Coronavirus: Sir Lindsay Hoyle against Chorley A&E closure
House of Commons speaker Sir Lindsay Hoyle has led protests against the temporary closure of an A&E department amid the coronavirus crisis.
Chorley and South Ribble Hospital's troubled emergency department has been downgraded to an urgent care centre.
Lancashire Teaching Hospitals Trust said it was part of plans to "save lives" and patients would be treated at Royal Preston Hospital.
Chorley MP Sir Lindsay said it was not time "to reduce emergency provision".
The trust said a number of temporary changes to services would increase the number of critical care beds available in central Lancashire by 400% and was "essential to saving lives", according to the Local Democracy Reporting Service.

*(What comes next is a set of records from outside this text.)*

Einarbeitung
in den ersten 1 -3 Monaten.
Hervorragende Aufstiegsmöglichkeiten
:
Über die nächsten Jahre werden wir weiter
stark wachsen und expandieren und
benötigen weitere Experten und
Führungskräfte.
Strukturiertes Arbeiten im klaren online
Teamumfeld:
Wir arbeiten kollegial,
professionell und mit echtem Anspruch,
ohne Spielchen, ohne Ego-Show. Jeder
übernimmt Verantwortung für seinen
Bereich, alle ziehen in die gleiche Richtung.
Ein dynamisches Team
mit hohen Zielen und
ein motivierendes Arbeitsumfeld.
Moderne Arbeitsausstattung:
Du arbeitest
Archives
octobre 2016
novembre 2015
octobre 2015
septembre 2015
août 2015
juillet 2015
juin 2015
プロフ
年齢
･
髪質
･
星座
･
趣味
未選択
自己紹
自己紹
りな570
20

Sending patients with respiratory complaints to the Royal Preston meant it would be able to "safely separate" suspected cases of coronavirus from those being treated for other conditions.

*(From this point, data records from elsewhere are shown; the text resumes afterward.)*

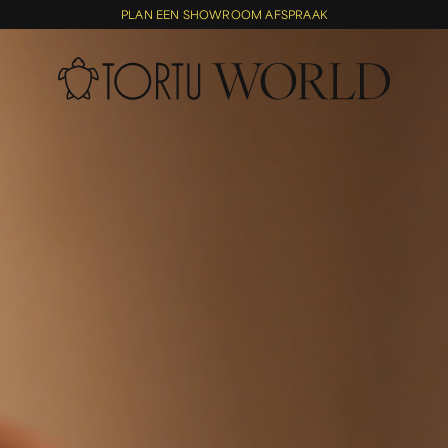
PLAN EEN SHOWROOM AFSPRAAK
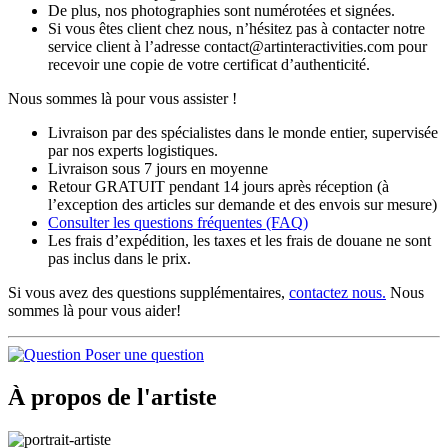
De plus, nos photographies sont numérotées et signées.
Si vous êtes client chez nous, n’hésitez pas à contacter notre
service client à l’adresse contact@artinteractivities.com pour
recevoir une copie de votre certificat d’authenticité.
Nous sommes là pour vous assister !
Livraison par des spécialistes dans le monde entier, supervisée
par nos experts logistiques.
Livraison sous 7 jours en moyenne
Retour GRATUIT pendant 14 jours après réception (à
l’exception des articles sur demande et des envois sur mesure)
Consulter les
questions fréquentes
(FAQ)
Les frais d’expédition, les taxes et les frais de douane ne sont
pas inclus dans le prix.
Si vous avez des questions supplémentaires,
contactez nous.
Nous
sommes là pour vous aider!
Poser une question
À propos de l'artiste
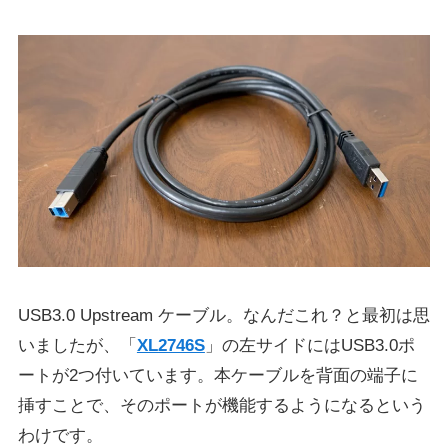
USB3.0 Upstream ケーブル。なんだこれ？と最初は思
いましたが、「
XL2746S
」の左サイドにはUSB3.0ポ
ートが2つ付いています。本ケーブルを背面の端子に
挿すことで、そのポートが機能するようになるという
わけです。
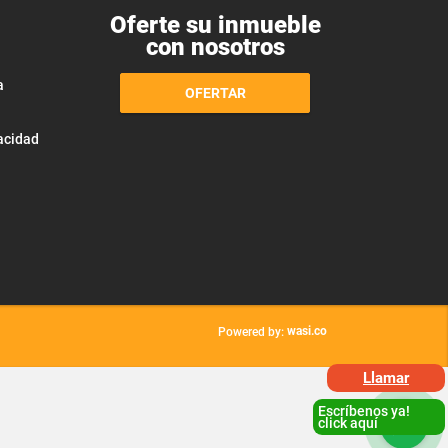
Oferte su inmueble
con nosotros
a
OFERTAR
vacidad
wasi.co
Powered by:
Llamar
Escríbenos ya!
click aquí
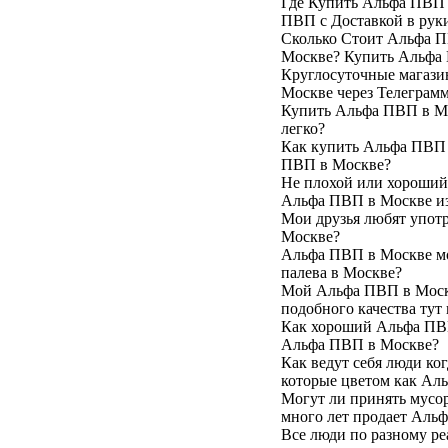
Где Купить Альфа ПВП 
ПВП с Доставкой в рук
Сколько Стоит Альфа П
Москве? Купить Альфа 
Круглосуточные магаз
Москве через Телеграм
Купить Альфа ПВП в Мо
легко?
Как купить Альфа ПВП в
ПВП в Москве?
Не плохой или хороший
Альфа ПВП в Москве из
Мои друзья любят упот
Москве?
Альфа ПВП в Москве мож
палева в Москве?
Мой Альфа ПВП в Москв
подобного качества тут 
Как хороший Альфа ПВП 
Альфа ПВП в Москве?
Как ведут себя люди ко
которые цветом как Ал
Могут ли принять мусор
много лет продает Аль
Все люди по разному ре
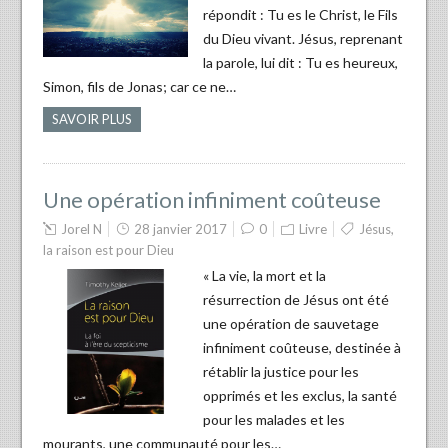
répondit : Tu es le Christ, le Fils
du Dieu vivant. Jésus, reprenant
la parole, lui dit : Tu es heureux,
Simon, fils de Jonas; car ce ne…
SAVOIR PLUS
Une opération infiniment coûteuse
Jorel N
28 janvier 2017
0
Livre
Jésus
,
la raison est pour Dieu
« La vie, la mort et la
résurrection de Jésus ont été
une opération de sauvetage
infiniment coûteuse, destinée à
rétablir la justice pour les
opprimés et les exclus, la santé
pour les malades et les
mourants, une communauté pour les…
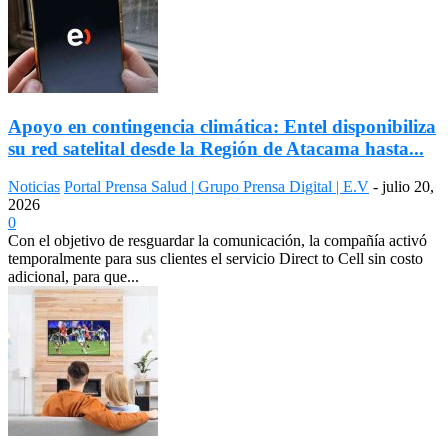
Apoyo en contingencia climática: Entel disponibiliza
su red satelital desde la Región de Atacama hasta...
Noticias
Portal Prensa Salud | Grupo Prensa Digital | E.V
-
julio 20,
2026
0
Con el objetivo de resguardar la comunicación, la compañía activó
temporalmente para sus clientes el servicio Direct to Cell sin costo
adicional, para que...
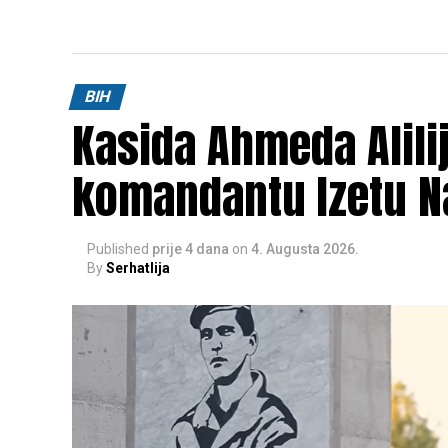
BIH
Kasida Ahmeda Alili
komandantu Izetu N
Published
prije 4 dana
on
4. Augusta 2026.
By
Serhatlija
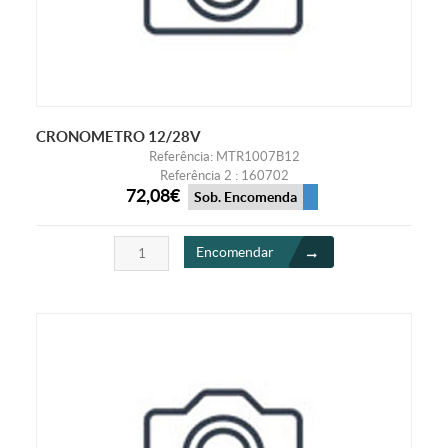
CRONOMETRO 12/28V
Referência: MTR1007B12
Referência 2 : 160702
72,08€
Sob. Encomenda
Encomendar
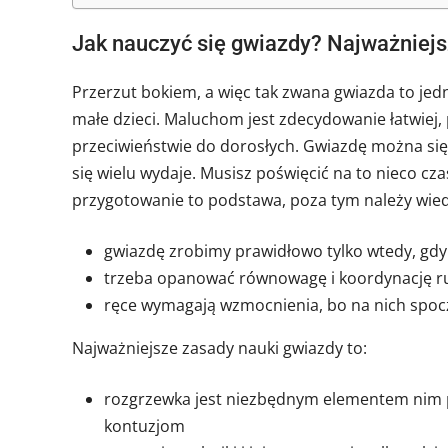
Jak nauczyć się gwiazdy? Najważniej
Przerzut bokiem, a więc tak zwana gwiazda to je
małe dzieci. Maluchom jest zdecydowanie łatwiej,
przeciwieństwie do dorosłych. Gwiazdę można się 
się wielu wydaje. Musisz poświęcić na to nieco c
przygotowanie to podstawa, poza tym należy wiedz
gwiazdę zrobimy prawidłowo tylko wtedy, gdy 
trzeba opanować równowagę i koordynację ru
ręce wymagają wzmocnienia, bo na nich spocz
Najważniejsze zasady nauki gwiazdy to:
rozgrzewka jest niezbędnym elementem nim 
kontuzjom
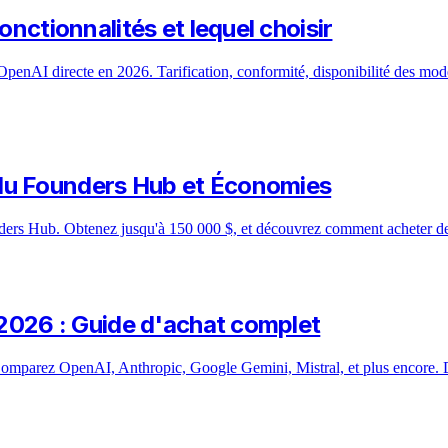
onctionnalités et lequel choisir
enAI directe en 2026. Tarification, conformité, disponibilité des mod
du Founders Hub et Économies
ers Hub. Obtenez jusqu'à 150 000 $, et découvrez comment acheter des cr
n 2026 : Guide d'achat complet
. Comparez OpenAI, Anthropic, Google Gemini, Mistral, et plus encore.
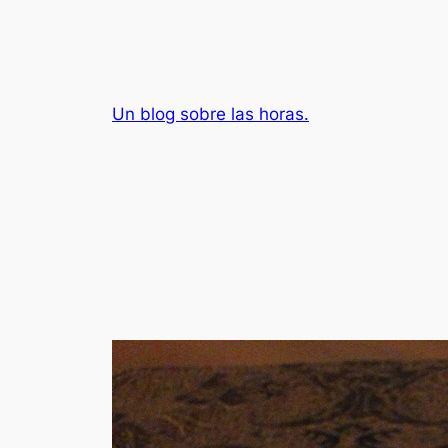
Saltar
al
contenido
Un blog sobre las horas.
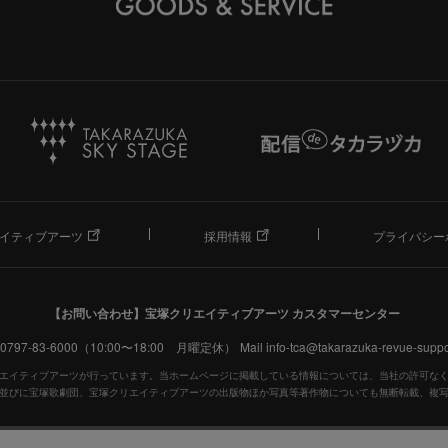
イティブアーツ
採用情報
プライバシー
【お問い合わせ】
宝塚クリエイティブアーツ カスタマーセンター
. 0797-83-6000（10:00〜18:00 月曜定休）
Mail info-tca@takarazuka-revue-suppor
エイティブアーツが行っています。当ホームページに掲載している情報については、当社の許可な
並びに宝塚歌劇団、宝塚クリエイティブアーツの出版物ほか写真等著作物についても無断転載、複
宝塚歌劇公式ホームページ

In a tweet, Sir Lindsay said he "wasn't surprised" calls for a rethink of the plans had been ignored.
"All of the MPs have come out against this, but we have no influence. Even the Health Secretary has been involved, but they are refusing to do anything other than close the department," he said.
"The urgent care centre won't have the specialists to make the [necessary] decisions, so you'll just end up pushing people to other A&Es.
"I think the Secretary of State should step in and bring in new management at the trust," Sir Lindsay added.
South Ribble MP Katherine Fletcher said: "All of the local MPs and both local councils have come out against this.
"The trust have communicated appallingly throughout and I will be holding them to account on their promise that this change is temporary," she said.
The trust said a provisional date for services to return had not been set but that a "de-escalation plan will be prepared".
Last year a report by two clinical commissioning groups concluded it would not be "clinically viable" to retain the hospital's A&E department.
The unit has been operating on a part-time basis for three years and spent much of 2016 completely closed.